● TASK INSTRUCTIONS
1 - Answer each of these from the news piece about the Packard scholarship, one answer per line:
(a) In what year did the Packards begin creating the scholarship?
(b) How old was Mr. Packard when he died?
(c) What position did Bradshaw later hold in Vernon Parish?
2 - Write the next part of the news piece about the Packard scholarship, picking up after its last sentence.

● EXCERPT PROVIDED
-.-.-

NATCHITOCHES – Inspired by an important mentor and their love for Northwestern State University, a Natchitoches couple established a scholarship through the NSU Foundation that will give preference to a student from Anacoco High School majoring in early childhood education.
Hyland and Sophie Packard began creating the scholarship in 2019 prior to the COVID-19 pandemic in memory of Curtis Bradshaw, a former principal at Anacoco. Eligible recipients of the one-year scholarship are incoming freshmen with a 3.0 grade point average.
The Packard family is known in the Natchitoches community for service through ministry and volunteer efforts. Mr. Packard passed away Feb. 5 at the age of 92.
Mrs. Packard said Bradshaw, a childhood friend of her father, was her principal from the time she began school at age 5 until she graduated as salutatorian of her class at Anacoco. He was later superintendent of schools in Vernon Parish.

-.-.-

● RECORDED DATA
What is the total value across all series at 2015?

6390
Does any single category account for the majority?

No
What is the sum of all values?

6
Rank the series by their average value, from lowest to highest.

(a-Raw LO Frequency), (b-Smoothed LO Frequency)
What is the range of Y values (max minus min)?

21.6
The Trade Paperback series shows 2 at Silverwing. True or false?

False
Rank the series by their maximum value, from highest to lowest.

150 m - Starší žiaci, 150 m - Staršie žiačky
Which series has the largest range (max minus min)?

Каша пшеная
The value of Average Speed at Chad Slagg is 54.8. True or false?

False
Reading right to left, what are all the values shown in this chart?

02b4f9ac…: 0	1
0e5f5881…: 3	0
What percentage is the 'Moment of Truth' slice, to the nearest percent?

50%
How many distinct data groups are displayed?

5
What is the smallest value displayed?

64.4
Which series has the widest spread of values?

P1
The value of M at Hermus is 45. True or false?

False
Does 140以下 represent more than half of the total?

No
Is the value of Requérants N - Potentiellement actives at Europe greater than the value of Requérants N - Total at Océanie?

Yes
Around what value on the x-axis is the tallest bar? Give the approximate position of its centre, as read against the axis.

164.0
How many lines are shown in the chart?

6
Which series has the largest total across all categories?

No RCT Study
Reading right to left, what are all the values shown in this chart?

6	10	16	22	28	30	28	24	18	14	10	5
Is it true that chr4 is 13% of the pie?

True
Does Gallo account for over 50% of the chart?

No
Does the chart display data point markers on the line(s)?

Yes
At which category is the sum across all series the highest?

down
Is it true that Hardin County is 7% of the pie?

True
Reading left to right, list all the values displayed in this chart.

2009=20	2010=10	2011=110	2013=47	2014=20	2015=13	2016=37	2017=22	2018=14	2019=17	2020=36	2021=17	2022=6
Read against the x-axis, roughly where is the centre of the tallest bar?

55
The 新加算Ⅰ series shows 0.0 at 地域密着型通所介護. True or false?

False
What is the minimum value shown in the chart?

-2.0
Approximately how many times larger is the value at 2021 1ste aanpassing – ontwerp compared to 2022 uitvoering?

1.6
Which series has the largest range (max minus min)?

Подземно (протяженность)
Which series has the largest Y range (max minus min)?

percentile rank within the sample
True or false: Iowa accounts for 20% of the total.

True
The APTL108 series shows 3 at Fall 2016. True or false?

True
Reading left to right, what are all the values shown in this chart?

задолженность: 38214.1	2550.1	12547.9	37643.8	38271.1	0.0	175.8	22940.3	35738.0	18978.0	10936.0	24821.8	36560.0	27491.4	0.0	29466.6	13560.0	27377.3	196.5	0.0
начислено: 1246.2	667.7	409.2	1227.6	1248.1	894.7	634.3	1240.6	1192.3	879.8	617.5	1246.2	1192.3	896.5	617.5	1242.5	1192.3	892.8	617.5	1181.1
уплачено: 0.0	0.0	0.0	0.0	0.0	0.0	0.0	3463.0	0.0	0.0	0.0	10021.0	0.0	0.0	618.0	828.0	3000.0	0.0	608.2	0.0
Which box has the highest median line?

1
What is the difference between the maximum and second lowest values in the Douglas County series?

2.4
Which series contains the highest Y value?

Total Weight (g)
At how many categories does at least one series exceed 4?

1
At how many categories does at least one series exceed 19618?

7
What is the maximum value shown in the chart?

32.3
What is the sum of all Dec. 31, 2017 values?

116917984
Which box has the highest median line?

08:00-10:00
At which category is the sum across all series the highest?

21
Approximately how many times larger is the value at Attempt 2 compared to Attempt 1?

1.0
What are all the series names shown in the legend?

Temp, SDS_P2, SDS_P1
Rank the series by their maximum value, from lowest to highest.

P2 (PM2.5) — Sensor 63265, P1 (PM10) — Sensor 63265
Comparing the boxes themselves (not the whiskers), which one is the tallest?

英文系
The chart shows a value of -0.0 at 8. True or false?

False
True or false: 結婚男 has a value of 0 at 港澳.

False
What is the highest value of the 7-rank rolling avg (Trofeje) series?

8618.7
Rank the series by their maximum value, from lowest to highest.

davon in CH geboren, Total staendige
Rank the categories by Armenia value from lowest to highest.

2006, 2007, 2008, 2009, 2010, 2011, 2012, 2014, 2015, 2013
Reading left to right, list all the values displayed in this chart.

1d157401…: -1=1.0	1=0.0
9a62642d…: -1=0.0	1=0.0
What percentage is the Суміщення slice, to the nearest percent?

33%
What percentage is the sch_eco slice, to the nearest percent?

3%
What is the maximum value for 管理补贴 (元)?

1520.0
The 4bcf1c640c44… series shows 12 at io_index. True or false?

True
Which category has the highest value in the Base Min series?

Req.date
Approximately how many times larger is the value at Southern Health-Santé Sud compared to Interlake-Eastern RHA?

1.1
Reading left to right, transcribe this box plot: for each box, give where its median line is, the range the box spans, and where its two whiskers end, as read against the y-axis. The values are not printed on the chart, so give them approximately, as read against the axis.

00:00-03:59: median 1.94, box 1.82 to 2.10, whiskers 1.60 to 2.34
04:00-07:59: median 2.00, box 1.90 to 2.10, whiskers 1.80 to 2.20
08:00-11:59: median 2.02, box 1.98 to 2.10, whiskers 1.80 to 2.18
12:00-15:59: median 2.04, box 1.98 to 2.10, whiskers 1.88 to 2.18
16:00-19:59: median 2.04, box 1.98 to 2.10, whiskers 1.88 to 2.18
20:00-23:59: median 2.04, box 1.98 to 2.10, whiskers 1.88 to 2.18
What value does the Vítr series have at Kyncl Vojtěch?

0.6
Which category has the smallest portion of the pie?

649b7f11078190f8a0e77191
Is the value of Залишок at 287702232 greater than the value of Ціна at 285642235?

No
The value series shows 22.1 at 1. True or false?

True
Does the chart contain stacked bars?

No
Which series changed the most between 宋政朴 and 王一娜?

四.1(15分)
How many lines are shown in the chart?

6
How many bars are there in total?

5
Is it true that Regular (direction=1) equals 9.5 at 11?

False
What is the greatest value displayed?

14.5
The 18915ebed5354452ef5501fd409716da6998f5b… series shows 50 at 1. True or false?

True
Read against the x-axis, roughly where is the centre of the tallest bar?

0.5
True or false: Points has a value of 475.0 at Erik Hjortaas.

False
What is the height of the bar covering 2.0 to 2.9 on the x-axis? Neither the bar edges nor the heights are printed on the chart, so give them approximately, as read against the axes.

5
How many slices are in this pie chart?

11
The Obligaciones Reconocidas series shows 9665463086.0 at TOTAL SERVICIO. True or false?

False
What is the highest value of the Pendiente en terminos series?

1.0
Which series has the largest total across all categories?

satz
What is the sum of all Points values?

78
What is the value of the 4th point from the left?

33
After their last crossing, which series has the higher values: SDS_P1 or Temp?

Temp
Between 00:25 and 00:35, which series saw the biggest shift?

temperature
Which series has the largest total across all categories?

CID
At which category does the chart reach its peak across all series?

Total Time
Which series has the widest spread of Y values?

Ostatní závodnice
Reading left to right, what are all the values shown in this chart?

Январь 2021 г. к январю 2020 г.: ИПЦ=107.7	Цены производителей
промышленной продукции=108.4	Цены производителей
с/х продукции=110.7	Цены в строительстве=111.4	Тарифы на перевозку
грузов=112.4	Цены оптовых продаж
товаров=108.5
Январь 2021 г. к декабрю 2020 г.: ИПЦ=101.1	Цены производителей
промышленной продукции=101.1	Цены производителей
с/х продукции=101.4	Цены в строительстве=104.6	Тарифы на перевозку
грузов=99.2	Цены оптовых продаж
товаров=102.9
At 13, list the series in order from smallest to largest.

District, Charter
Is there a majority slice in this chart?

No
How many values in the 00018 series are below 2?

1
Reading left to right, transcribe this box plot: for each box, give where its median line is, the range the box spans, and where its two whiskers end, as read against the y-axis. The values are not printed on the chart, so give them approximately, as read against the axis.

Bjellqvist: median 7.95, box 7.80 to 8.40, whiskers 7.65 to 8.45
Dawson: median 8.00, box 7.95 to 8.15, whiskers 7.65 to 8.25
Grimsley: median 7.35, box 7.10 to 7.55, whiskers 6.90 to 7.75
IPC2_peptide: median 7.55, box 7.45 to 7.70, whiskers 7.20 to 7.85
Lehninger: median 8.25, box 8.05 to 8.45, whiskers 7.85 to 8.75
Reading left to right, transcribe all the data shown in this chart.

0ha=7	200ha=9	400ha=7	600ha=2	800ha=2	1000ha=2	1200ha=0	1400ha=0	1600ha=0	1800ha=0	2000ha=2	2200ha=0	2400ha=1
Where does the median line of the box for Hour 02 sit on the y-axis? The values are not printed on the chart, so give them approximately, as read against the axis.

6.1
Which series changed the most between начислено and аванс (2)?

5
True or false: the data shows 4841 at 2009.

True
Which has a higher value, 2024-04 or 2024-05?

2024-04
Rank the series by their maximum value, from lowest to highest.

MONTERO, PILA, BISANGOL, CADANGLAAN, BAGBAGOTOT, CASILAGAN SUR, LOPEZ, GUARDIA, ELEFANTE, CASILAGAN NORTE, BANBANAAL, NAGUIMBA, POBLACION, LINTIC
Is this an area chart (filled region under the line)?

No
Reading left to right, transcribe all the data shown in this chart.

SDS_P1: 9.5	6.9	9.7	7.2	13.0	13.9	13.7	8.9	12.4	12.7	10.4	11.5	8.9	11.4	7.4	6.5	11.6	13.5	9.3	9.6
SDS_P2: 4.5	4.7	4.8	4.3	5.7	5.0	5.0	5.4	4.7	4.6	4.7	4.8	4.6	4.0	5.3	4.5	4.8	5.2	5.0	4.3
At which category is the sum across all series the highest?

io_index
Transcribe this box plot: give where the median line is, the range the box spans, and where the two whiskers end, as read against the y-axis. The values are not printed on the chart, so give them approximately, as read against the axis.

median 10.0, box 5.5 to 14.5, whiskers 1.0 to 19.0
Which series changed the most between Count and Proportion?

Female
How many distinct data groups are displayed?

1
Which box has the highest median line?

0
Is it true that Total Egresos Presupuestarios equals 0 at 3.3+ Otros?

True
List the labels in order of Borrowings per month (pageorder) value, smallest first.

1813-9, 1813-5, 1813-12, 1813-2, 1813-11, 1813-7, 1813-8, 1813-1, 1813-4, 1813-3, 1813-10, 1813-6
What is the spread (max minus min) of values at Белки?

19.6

-.-.-

● RESPONSES BY TASK
1 -
(a) 2019
(b) 92
(c) Superintendent of schools

2 -
“He is responsible for me coming to Northwestern,” she said. Of the six children in her family, she was the first to go to NSU. She later sent her younger sister to NSU. “Northwestern has been wonderful to me.”
Bradshaw earned a 2-year teaching certificate at Louisiana State Normal, as NSU was then known, in 1936. His wife was Mrs. Packard’s home economics teacher. She said Bradshaw encouraged many other students to attend Northwestern and helped her obtain a student job in the library with the late Eugene P. Watson, the longtime campus librarian for whom NSU’s current library is named.
Hyland Packard graduated from Melville High School and enrolled at NSU in 1946. A U.S. Naval officer, he served on the USS Achernar (AKA-53) and the USS Goodrich (DD-831) during the Korean Conflict, also serving as chaplain on both ships. After service in the Navy, he returned to NSU to finish his education degree.
Hyland and Sophie met at the Baptist Student Union where she was freshman president. The couple married in 1955. Mr. Packard began teaching chemistry and physics at Fair Park High School in Shreveport and commuted to NSU on Saturdays for four years to earn his master’s degree. He taught at Port Sulphur and Melville before returning to Natchitoches where he taught chemistry and mentored student teachers. After his retirement in 1986 he attended New Orleans Baptist Theological Seminary and was ordained as a minister at Anthony Baptist Church, which he pastored for over 10 years.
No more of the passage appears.